_WORK TO COMPLETE_.
Transcribe the data underneath exactly. No images belong in your version.

==== MATERIAL PROVIDED

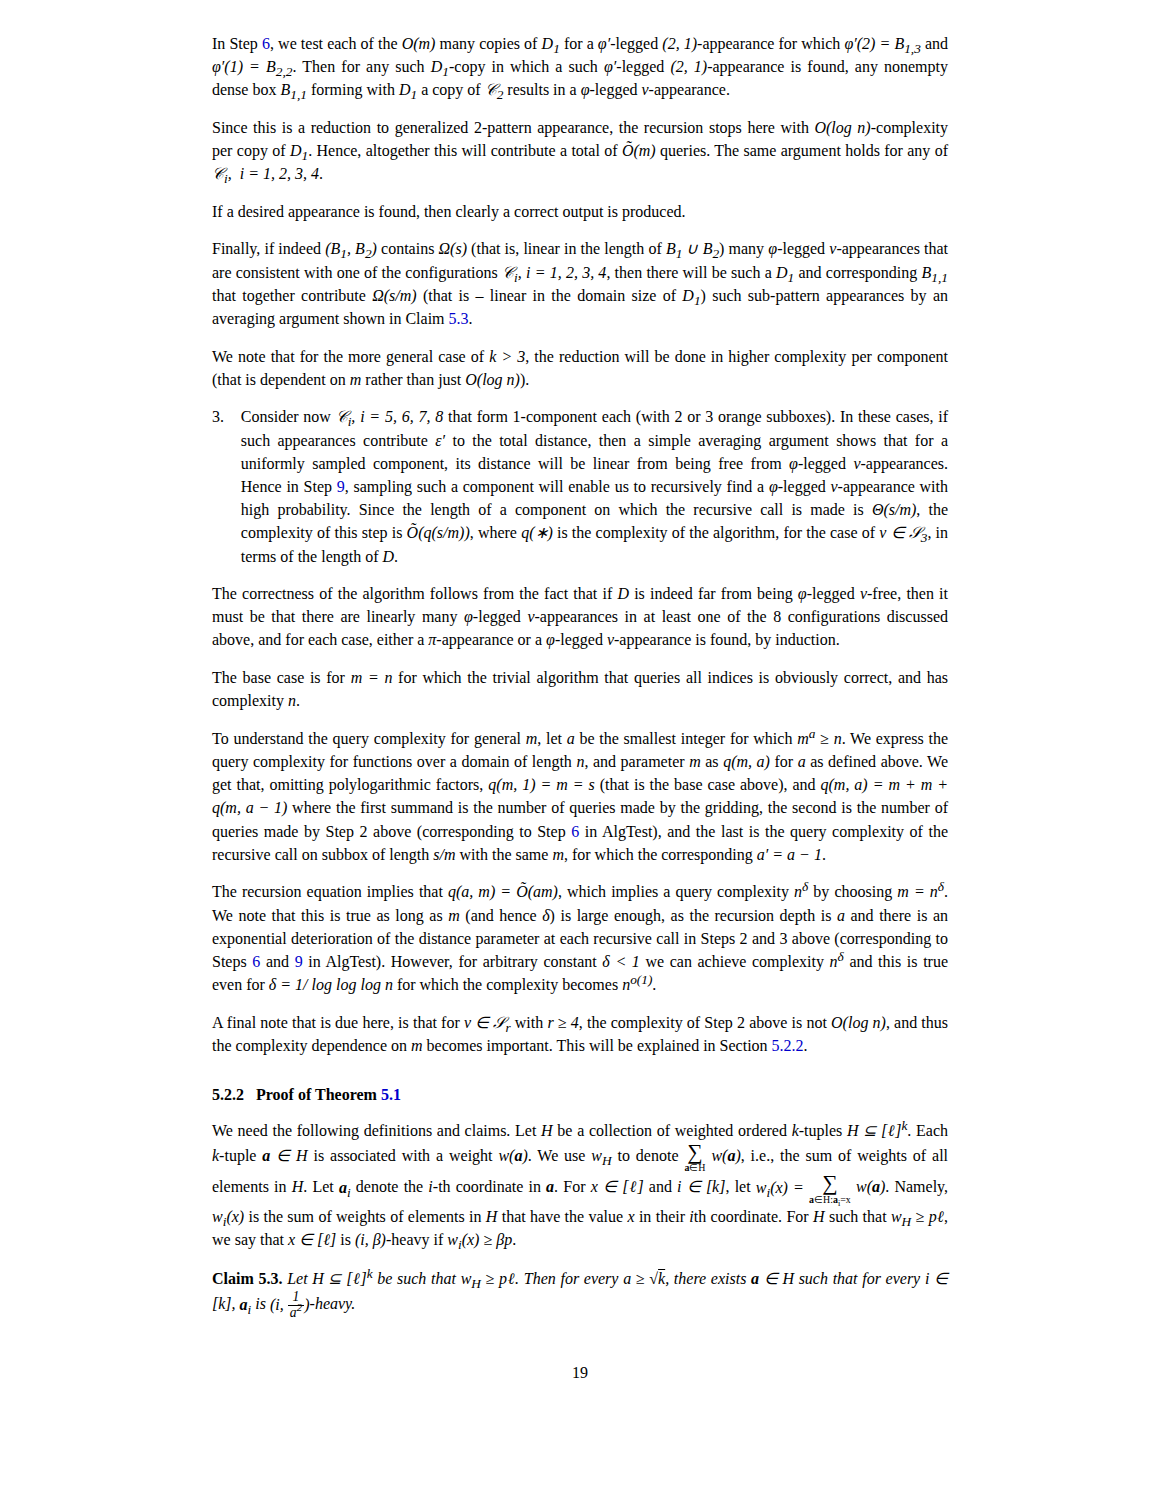In Step 6, we test each of the O(m) many copies of D1 for a φ′-legged (2, 1)-appearance for which φ′(2) = B1,3 and φ′(1) = B2,2. Then for any such D1-copy in which a such φ′-legged (2, 1)-appearance is found, any nonempty dense box B1,1 forming with D1 a copy of 𝒞2 results in a φ-legged ν-appearance.
Since this is a reduction to generalized 2-pattern appearance, the recursion stops here with O(log n)-complexity per copy of D1. Hence, altogether this will contribute a total of Õ(m) queries. The same argument holds for any of 𝒞i, i = 1, 2, 3, 4.
If a desired appearance is found, then clearly a correct output is produced.
Finally, if indeed (B1, B2) contains Ω(s) (that is, linear in the length of B1 ∪ B2) many φ-legged ν-appearances that are consistent with one of the configurations 𝒞i, i = 1, 2, 3, 4, then there will be such a D1 and corresponding B1,1 that together contribute Ω(s/m) (that is – linear in the domain size of D1) such sub-pattern appearances by an averaging argument shown in Claim 5.3.
We note that for the more general case of k > 3, the reduction will be done in higher complexity per component (that is dependent on m rather than just O(log n)).
3. Consider now 𝒞i, i = 5, 6, 7, 8 that form 1-component each (with 2 or 3 orange subboxes). In these cases, if such appearances contribute ε′ to the total distance, then a simple averaging argument shows that for a uniformly sampled component, its distance will be linear from being free from φ-legged ν-appearances. Hence in Step 9, sampling such a component will enable us to recursively find a φ-legged ν-appearance with high probability. Since the length of a component on which the recursive call is made is Θ(s/m), the complexity of this step is Õ(q(s/m)), where q(∗) is the complexity of the algorithm, for the case of ν ∈ 𝒮3, in terms of the length of D.
The correctness of the algorithm follows from the fact that if D is indeed far from being φ-legged ν-free, then it must be that there are linearly many φ-legged ν-appearances in at least one of the 8 configurations discussed above, and for each case, either a π-appearance or a φ-legged ν-appearance is found, by induction.
The base case is for m = n for which the trivial algorithm that queries all indices is obviously correct, and has complexity n.
To understand the query complexity for general m, let a be the smallest integer for which ma ≥ n. We express the query complexity for functions over a domain of length n, and parameter m as q(m, a) for a as defined above. We get that, omitting polylogarithmic factors, q(m, 1) = m = s (that is the base case above), and q(m, a) = m + m + q(m, a − 1) where the first summand is the number of queries made by the gridding, the second is the number of queries made by Step 2 above (corresponding to Step 6 in AlgTest), and the last is the query complexity of the recursive call on subbox of length s/m with the same m, for which the corresponding a′ = a − 1.
The recursion equation implies that q(a, m) = Õ(am), which implies a query complexity nδ by choosing m = nδ. We note that this is true as long as m (and hence δ) is large enough, as the recursion depth is a and there is an exponential deterioration of the distance parameter at each recursive call in Steps 2 and 3 above (corresponding to Steps 6 and 9 in AlgTest). However, for arbitrary constant δ < 1 we can achieve complexity nδ and this is true even for δ = 1/ log log log n for which the complexity becomes no(1).
A final note that is due here, is that for ν ∈ 𝒮r with r ≥ 4, the complexity of Step 2 above is not O(log n), and thus the complexity dependence on m becomes important. This will be explained in Section 5.2.2.
5.2.2 Proof of Theorem 5.1
We need the following definitions and claims. Let H be a collection of weighted ordered k-tuples H ⊆ [ℓ]k. Each k-tuple a ∈ H is associated with a weight w(a). We use wH to denote ∑a∈H w(a), i.e., the sum of weights of all elements in H. Let ai denote the i-th coordinate in a. For x ∈ [ℓ] and i ∈ [k], let wi(x) = ∑a∈H:ai=x w(a). Namely, wi(x) is the sum of weights of elements in H that have the value x in their ith coordinate. For H such that wH ≥ pℓ, we say that x ∈ [ℓ] is (i, β)-heavy if wi(x) ≥ βp.
Claim 5.3. Let H ⊆ [ℓ]k be such that wH ≥ pℓ. Then for every a ≥ √k, there exists a ∈ H such that for every i ∈ [k], ai is (i, 1 a2)-heavy.
19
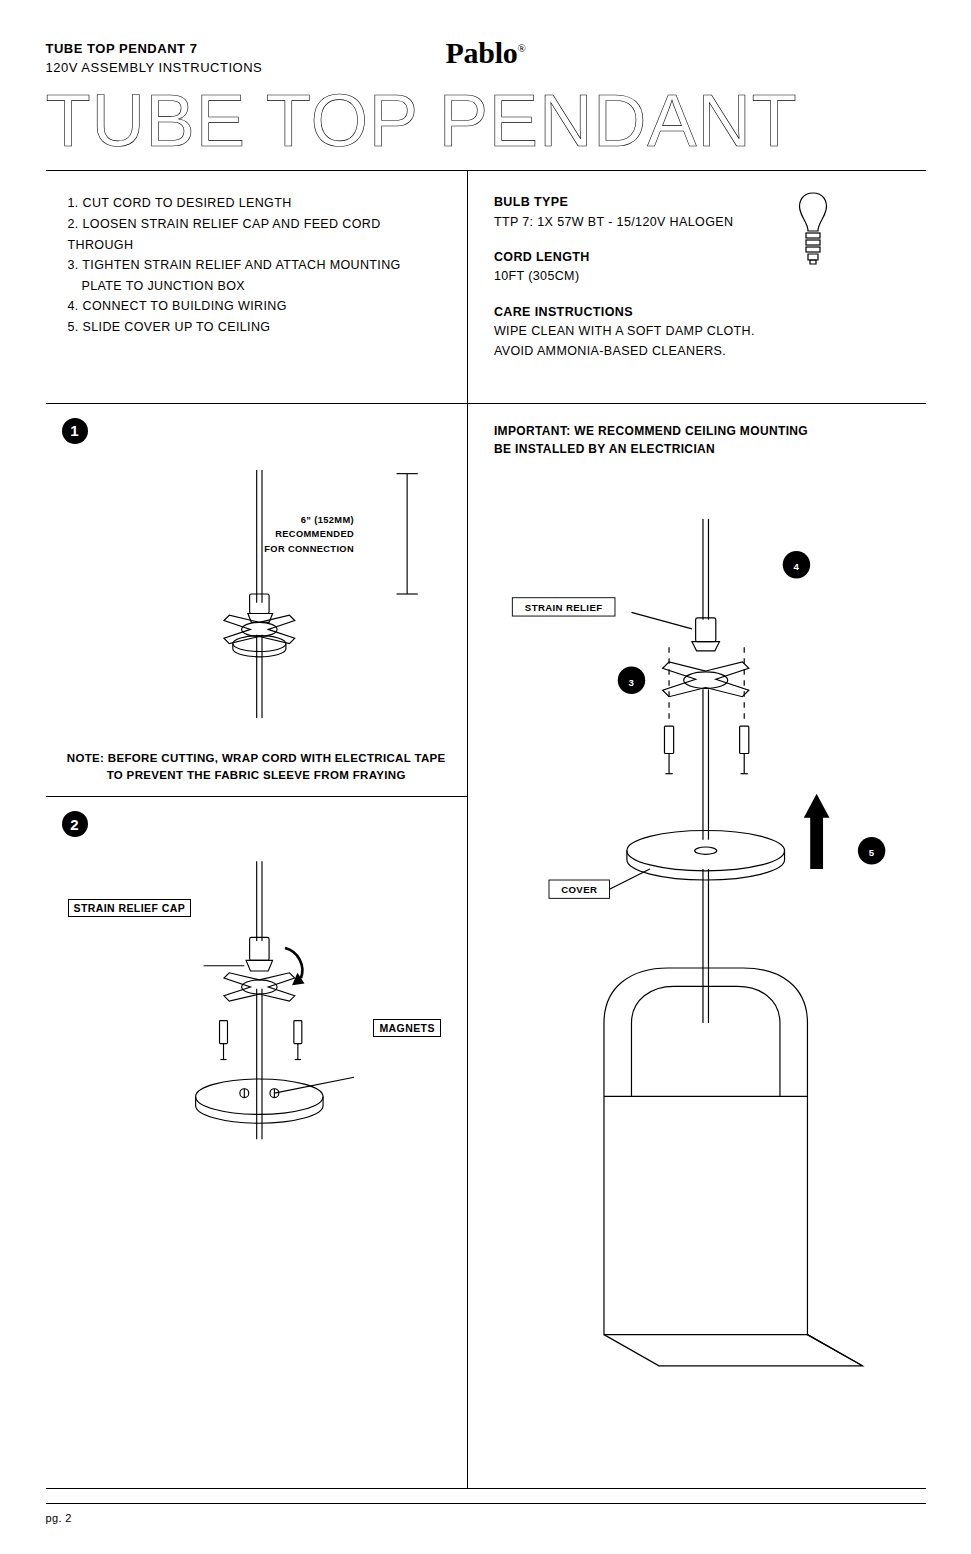Tube Top Pendant 7
120V Assembly Instructions
Pablo®
TUBE TOP PENDANT
1. Cut cord to desired length
2. Loosen strain relief cap and feed cord through
3. Tighten strain relief and attach mounting plate to junction box
4. Connect to building wiring
5. Slide cover up to ceiling
Bulb Type TTP 7: 1x 57W BT - 15/120V Halogen
Cord Length 10ft (305cm)
Care Instructions Wipe clean with a soft damp cloth.
Avoid ammonia-based cleaners.
1
6” (152MM) RECOMMENDED FOR CONNECTION
Note: Before cutting, wrap cord with electrical tape to prevent the fabric sleeve from fraying
2
Strain Relief Cap
Magnets
Important: We recommend ceiling mounting
be installed by an electrician
4 3 5 STRAIN RELIEF COVER
pg. 2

========

_RESPONSE BOX_.
In Step 6, we test each of the O(m) many copies of D1 for a φ′-legged (2, 1)-appearance for which φ′(2) = B1,3 and φ′(1) = B2,2. Then for any such D1-copy in which a such φ′-legged (2, 1)-appearance is found, any nonempty dense box B1,1 forming with D1 a copy of 𝒞2 results in a φ-legged ν-appearance.
Since this is a reduction to generalized 2-pattern appearance, the recursion stops here with O(log n)-complexity per copy of D1. Hence, altogether this will contribute a total of Õ(m) queries. The same argument holds for any of 𝒞i, i = 1, 2, 3, 4.
If a desired appearance is found, then clearly a correct output is produced.
Finally, if indeed (B1, B2) contains Ω(s) (that is, linear in the length of B1 ∪ B2) many φ-legged ν-appearances that are consistent with one of the configurations 𝒞i, i = 1, 2, 3, 4, then there will be such a D1 and corresponding B1,1 that together contribute Ω(s/m) (that is – linear in the domain size of D1) such sub-pattern appearances by an averaging argument shown in Claim 5.3.
We note that for the more general case of k > 3, the reduction will be done in higher complexity per component (that is dependent on m rather than just O(log n)).
3. Consider now 𝒞i, i = 5, 6, 7, 8 that form 1-component each (with 2 or 3 orange subboxes). In these cases, if such appearances contribute ε′ to the total distance, then a simple averaging argument shows that for a uniformly sampled component, its distance will be linear from being free from φ-legged ν-appearances. Hence in Step 9, sampling such a component will enable us to recursively find a φ-legged ν-appearance with high probability. Since the length of a component on which the recursive call is made is Θ(s/m), the complexity of this step is Õ(q(s/m)), where q(∗) is the complexity of the algorithm, for the case of ν ∈ 𝒮3, in terms of the length of D.
The correctness of the algorithm follows from the fact that if D is indeed far from being φ-legged ν-free, then it must be that there are linearly many φ-legged ν-appearances in at least one of the 8 configurations discussed above, and for each case, either a π-appearance or a φ-legged ν-appearance is found, by induction.
The base case is for m = n for which the trivial algorithm that queries all indices is obviously correct, and has complexity n.
To understand the query complexity for general m, let a be the smallest integer for which ma ≥ n. We express the query complexity for functions over a domain of length n, and parameter m as q(m, a) for a as defined above. We get that, omitting polylogarithmic factors, q(m, 1) = m = s (that is the base case above), and q(m, a) = m + m + q(m, a − 1) where the first summand is the number of queries made by the gridding, the second is the number of queries made by Step 2 above (corresponding to Step 6 in AlgTest), and the last is the query complexity of the recursive call on subbox of length s/m with the same m, for which the corresponding a′ = a − 1.
The recursion equation implies that q(a, m) = Õ(am), which implies a query complexity nδ by choosing m = nδ. We note that this is true as long as m (and hence δ) is large enough, as the recursion depth is a and there is an exponential deterioration of the distance parameter at each recursive call in Steps 2 and 3 above (corresponding to Steps 6 and 9 in AlgTest). However, for arbitrary constant δ < 1 we can achieve complexity nδ and this is true even for δ = 1/ log log log n for which the complexity becomes no(1).
A final note that is due here, is that for ν ∈ 𝒮r with r ≥ 4, the complexity of Step 2 above is not O(log n), and thus the complexity dependence on m becomes important. This will be explained in Section 5.2.2.
5.2.2 Proof of Theorem 5.1
We need the following definitions and claims. Let H be a collection of weighted ordered k-tuples H ⊆ [ℓ]k. Each k-tuple a ∈ H is associated with a weight w(a). We use wH to denote ∑a∈H w(a), i.e., the sum of weights of all elements in H. Let ai denote the i-th coordinate in a. For x ∈ [ℓ] and i ∈ [k], let wi(x) = ∑a∈H:ai=x w(a). Namely, wi(x) is the sum of weights of elements in H that have the value x in their ith coordinate. For H such that wH ≥ pℓ, we say that x ∈ [ℓ] is (i, β)-heavy if wi(x) ≥ βp.
Claim 5.3. Let H ⊆ [ℓ]k be such that wH ≥ pℓ. Then for every a ≥ √k, there exists a ∈ H such that for every i ∈ [k], ai is (i, 1 a2)-heavy.
19
Tube Top Pendant 7
120V Assembly Instructions
Pablo®
TUBE TOP PENDANT
1. Cut cord to desired length
2. Loosen strain relief cap and feed cord through
3. Tighten strain relief and attach mounting plate to junction box
4. Connect to building wiring
5. Slide cover up to ceiling
Bulb Type TTP 7: 1x 57W BT - 15/120V Halogen
Cord Length 10ft (305cm)
Care Instructions Wipe clean with a soft damp cloth.
Avoid ammonia-based cleaners.
1
6” (152MM) RECOMMENDED FOR CONNECTION
Note: Before cutting, wrap cord with electrical tape to prevent the fabric sleeve from fraying
2
Strain Relief Cap
Magnets
Important: We recommend ceiling mounting
be installed by an electrician
4 3 5 STRAIN RELIEF COVER
pg. 2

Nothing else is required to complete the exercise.